This document outlines how "online" memory is managed in TensorFlow Lite Micro (TFLM).
Online memory planning strategically places allocations in a single uint8_t
buffer array. The buffer is split into two main sections: the “head” and the
“tail”. Generally, non-persistent allocations are placed in the “head” and
persistent allocations are placed in the “tail”. More details about the arena
can be found here.
The TFLite flatbuffer model contains a variety of information required to run a
model in TFLite or TFLM. The TFLM online memory planner will walk the main
subgraph and find all tensors required for the model (represented as
TfLiteTensor
and TfLiteEvalTensor
C structs at runtime). Persistent tensors
in the flatbuffer (e.g. weight tensors) will point at a buffer inlined in the
flatbuffer. These buffers are reused during online memory planning. The
corresponding C structures will point back at the buffer packed into the
flatbuffer.
Either through the first call of MicroInterpreter::Invoke()
or an explicit
call to MicroInterpreter::AllocateTensors()
the online model allocation will
begin. The MicroInterpreter
instance will invoke
MicroAllocator::StartModelAllocation()
. This function will begin pulling data
out of the serialized flatbuffer and begin walking through the main subgraph.
The method MicroAllocator::StartModelAllocation()
begins allocation in the
following order:
- Initializes internal state for scratch buffer allocations
- Allocates a list of
TfLiteEvalTensor
C structs based on the number of tensors in the subgraph. - Allocations are persistent and stored in the tail section.
- Tensors that reference buffers in the flatbuffer are assigned at this point.
- Allocates a list of
TfLiteRegistration
andTfLiteNode
C structs for every operator in the model subgraph - Allocations are persistent and stored in the tail section.
- Walks back through the list of subgraph operators and assigns all C structs with relevant information from the flatbuffer.
At the conclusion of this phase, the operator kernel implementations are ready
for calls to the TfLiteRegistration::init()
function. The MicroInterpreter
walks through the operator list and invokes all operator implementations that
have this function. Typically, operator implementations return the object to
store in the user_data
field of a TfLiteNode
struct.
After the interpreter has initialized all operator kernels, another pass through
the subgraph is done. This time, each operator implementations that provides a
TfLiteRegistration::prepare()
function is called. This phase in TFLM is used
for kernels to verify capabilities from model information, validate shapes,
allocate any scratch buffers requested (through
TfLiteContext::GetScratchBuffer()
), and calculate quantization runtime data.
At this time, operator implementation will request tensor data through the
TfLiteTensor
C struct. This struct is heavier and contains more information
that operators will need during this phase of initialization. Internally, TFLM
will allocate these instances per request in the temp section. The temp section
is the space between the head and the tail in the arena. During the prepare
phase, nothing is yet been placed in the head section. This extra space between
the head and tail is used to allocate buffers that are available until
MicroAllocator::ResetTempAllocations()
is called. Additional information
available here.
NOTE: The TfLiteTensor
struct is only available in TFLM during
TfLiteRegistration::prepare()
, after this allocation phase tensor data can
only be accessed via a TfLiteEvalTensor
struct.
Additionally, at this time each operator implementation may request scratch
buffer requests through TfLiteContext::RequestScratchBufferInArena()
. These
requests are limited to kMaxScratchBuffersPerOp
and are stored in an instance
variable for each operator prepare block. All requests are eventually moved to
the head section when the interpreter moves to the next operator.

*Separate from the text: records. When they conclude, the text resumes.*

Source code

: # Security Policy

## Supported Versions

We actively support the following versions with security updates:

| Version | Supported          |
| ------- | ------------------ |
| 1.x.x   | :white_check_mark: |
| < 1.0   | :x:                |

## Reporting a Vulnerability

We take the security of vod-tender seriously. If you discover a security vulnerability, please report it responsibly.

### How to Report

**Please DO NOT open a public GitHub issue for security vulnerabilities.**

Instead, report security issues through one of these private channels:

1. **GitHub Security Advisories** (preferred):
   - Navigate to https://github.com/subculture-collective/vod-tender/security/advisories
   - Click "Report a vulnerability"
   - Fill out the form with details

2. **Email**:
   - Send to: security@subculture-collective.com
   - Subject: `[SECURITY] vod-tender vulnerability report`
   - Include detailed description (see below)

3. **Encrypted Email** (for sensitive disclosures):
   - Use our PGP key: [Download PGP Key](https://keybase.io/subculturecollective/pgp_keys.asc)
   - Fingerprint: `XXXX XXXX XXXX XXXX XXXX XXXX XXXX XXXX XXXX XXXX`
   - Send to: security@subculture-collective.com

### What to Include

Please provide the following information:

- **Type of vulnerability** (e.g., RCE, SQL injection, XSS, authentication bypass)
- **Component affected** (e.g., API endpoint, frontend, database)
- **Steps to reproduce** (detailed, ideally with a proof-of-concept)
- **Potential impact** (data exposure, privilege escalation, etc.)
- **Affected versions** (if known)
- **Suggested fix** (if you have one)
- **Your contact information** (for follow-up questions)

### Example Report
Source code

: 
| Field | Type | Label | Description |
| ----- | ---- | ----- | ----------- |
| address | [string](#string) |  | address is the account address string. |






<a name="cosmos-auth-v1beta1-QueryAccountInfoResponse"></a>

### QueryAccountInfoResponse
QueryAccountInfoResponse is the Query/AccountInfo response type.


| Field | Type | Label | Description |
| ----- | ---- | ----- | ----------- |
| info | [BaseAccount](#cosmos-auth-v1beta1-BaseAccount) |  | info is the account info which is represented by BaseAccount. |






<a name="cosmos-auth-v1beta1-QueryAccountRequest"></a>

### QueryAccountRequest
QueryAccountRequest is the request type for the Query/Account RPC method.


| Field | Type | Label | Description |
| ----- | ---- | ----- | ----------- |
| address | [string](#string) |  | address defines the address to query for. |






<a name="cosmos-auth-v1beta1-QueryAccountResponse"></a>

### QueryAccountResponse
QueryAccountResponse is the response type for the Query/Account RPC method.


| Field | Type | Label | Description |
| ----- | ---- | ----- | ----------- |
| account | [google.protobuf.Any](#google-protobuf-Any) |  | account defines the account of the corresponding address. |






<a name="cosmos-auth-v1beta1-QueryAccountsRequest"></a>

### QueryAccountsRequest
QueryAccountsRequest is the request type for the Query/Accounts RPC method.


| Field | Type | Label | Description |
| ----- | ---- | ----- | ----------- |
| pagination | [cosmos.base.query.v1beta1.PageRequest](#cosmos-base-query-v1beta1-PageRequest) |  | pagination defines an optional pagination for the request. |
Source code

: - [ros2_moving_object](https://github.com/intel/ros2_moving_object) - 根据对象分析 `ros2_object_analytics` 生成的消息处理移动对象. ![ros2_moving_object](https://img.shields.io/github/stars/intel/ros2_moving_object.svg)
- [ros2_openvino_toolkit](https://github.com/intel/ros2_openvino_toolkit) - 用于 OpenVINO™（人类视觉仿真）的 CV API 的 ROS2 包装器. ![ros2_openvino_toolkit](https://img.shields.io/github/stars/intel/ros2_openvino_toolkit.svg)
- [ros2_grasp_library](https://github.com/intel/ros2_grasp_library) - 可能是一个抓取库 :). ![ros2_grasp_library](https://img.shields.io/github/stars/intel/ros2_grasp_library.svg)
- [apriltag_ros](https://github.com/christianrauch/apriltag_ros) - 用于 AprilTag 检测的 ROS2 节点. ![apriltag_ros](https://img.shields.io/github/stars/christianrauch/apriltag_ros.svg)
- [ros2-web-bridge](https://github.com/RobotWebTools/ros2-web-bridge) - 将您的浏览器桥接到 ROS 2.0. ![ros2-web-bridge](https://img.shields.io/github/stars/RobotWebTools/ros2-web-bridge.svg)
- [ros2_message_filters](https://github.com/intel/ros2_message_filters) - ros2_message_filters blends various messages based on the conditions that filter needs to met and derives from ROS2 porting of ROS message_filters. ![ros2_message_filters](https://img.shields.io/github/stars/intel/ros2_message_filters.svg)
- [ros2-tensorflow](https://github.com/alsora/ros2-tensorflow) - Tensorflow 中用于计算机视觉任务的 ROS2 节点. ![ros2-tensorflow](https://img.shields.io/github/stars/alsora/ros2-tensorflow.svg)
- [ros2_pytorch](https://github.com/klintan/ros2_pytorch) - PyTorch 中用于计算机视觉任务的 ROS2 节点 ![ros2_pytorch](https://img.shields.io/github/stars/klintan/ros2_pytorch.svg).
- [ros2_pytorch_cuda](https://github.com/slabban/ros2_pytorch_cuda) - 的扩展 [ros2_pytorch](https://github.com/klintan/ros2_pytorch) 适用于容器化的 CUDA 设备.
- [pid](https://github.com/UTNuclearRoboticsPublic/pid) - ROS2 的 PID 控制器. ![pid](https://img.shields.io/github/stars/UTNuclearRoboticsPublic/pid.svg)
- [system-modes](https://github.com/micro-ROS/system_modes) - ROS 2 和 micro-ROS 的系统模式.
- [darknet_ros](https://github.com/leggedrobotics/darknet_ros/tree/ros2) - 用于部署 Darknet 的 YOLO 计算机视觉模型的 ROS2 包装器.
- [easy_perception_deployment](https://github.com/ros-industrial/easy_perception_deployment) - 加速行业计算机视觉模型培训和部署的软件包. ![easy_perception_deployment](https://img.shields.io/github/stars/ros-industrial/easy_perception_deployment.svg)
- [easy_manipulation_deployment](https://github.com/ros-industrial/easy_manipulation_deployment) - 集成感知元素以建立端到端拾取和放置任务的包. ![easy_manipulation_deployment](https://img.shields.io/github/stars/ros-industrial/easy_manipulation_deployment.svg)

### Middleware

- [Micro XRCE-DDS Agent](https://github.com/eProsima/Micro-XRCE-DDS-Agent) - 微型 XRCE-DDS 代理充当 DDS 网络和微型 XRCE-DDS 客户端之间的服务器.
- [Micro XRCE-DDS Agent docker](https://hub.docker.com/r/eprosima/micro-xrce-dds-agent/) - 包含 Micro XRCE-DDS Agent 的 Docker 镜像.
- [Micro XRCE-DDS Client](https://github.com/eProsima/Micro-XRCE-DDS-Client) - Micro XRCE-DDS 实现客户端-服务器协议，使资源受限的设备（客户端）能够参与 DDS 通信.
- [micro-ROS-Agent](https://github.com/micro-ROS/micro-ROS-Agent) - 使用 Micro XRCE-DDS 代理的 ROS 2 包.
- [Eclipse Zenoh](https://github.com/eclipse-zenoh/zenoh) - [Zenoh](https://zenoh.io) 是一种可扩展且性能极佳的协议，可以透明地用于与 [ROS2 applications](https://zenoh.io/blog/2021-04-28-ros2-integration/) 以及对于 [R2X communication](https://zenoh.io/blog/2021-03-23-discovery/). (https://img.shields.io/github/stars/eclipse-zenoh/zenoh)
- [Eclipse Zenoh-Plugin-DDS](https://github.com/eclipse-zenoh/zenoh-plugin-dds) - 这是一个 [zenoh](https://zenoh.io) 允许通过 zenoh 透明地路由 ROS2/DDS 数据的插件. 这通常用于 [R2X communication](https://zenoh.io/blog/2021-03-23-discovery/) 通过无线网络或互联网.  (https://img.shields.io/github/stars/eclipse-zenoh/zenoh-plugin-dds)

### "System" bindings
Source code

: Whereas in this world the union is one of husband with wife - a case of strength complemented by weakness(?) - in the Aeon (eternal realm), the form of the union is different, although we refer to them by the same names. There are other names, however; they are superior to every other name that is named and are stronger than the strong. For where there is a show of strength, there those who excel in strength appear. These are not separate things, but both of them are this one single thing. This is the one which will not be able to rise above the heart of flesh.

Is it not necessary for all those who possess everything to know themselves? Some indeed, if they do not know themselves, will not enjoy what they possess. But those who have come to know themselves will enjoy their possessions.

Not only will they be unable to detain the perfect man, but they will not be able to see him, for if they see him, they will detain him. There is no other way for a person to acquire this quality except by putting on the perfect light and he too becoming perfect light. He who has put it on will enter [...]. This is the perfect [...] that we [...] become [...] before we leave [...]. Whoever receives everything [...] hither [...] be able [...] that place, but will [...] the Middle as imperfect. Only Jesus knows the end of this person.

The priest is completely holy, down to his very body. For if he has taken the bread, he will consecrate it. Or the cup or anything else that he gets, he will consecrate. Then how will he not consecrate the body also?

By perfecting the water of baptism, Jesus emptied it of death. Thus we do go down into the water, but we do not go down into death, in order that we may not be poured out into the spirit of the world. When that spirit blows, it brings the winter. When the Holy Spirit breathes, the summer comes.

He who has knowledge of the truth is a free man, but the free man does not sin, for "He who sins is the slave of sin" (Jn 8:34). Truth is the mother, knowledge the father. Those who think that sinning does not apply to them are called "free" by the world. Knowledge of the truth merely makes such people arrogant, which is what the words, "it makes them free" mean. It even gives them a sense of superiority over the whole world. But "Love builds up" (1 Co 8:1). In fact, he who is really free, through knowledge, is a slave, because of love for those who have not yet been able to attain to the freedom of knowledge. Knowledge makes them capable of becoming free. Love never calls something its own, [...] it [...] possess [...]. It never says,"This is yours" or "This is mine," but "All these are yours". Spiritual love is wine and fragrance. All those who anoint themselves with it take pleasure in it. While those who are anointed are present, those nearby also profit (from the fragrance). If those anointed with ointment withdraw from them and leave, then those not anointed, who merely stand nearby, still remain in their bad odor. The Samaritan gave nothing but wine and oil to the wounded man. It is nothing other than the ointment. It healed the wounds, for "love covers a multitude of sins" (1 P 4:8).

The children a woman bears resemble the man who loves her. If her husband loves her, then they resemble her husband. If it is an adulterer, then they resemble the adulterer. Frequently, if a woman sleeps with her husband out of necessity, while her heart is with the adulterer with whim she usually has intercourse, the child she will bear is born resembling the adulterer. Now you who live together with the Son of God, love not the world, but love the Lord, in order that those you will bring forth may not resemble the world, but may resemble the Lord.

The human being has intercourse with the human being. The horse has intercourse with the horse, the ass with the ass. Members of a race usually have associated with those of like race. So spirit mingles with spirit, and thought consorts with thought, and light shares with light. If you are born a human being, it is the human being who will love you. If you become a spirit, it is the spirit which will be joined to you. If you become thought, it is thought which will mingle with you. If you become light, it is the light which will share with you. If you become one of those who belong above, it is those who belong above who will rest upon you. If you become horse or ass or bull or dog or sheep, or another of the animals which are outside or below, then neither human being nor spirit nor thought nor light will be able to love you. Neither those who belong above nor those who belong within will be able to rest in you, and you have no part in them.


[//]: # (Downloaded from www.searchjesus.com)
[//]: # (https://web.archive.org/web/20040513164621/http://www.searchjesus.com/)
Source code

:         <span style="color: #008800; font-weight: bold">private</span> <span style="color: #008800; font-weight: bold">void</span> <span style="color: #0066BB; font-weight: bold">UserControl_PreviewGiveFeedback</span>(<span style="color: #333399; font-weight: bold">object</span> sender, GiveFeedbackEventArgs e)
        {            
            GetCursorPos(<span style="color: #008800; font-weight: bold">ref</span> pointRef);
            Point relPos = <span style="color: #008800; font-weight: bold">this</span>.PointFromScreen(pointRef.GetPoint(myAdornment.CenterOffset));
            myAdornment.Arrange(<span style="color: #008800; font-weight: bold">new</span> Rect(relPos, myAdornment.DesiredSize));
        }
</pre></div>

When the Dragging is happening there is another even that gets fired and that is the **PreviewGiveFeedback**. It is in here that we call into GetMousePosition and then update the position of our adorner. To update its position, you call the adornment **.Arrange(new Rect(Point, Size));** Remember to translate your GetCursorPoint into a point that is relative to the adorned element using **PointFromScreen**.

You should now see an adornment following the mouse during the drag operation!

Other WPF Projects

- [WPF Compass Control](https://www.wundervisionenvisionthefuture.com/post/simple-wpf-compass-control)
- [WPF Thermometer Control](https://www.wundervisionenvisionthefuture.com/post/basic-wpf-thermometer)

After each call to TfLiteRegistration::prepare()
the MicroInterpreter
calls
MicroAllocator::FinishPrepareNodeAllocations()
. This method resets temp
allocations and begins to store all scratch buffer requests inside the head
section of the arena.
After all operators have been prepared, the MicroInterpreter
calls
MicroAllocator::FinishModelAllocation()
to begin finalizing the online memory
plan.
The last phase of online memory planning is handled in
MicroAllocator::FinishModelAllocation()
. This function performs the following
tasks
- Allocates space in the tail for all persistent buffer requests that are currently in the head.
- Commits Static Memory Plan
- Uses the
GreedyMemoryPlanner
to optimize the non-persistent space in the head. - Optimizes for the operator that requires the largest byte-width buffer.
- Allocates pointers in the tail that provide pointers into shared space and offsets in the head.
- Sets the size of the head based on the result of
GreedyMemoryPlanner::GetMaxiumMemorySize()
.
- Uses the
- Allocates variable tensor buffers in the tail section.
Once TFLM has finalized online model allocation, all buffers are prepared and ready for optimal speed for inference. The system no longer enables operator implementations to allocate scratch buffers after this point.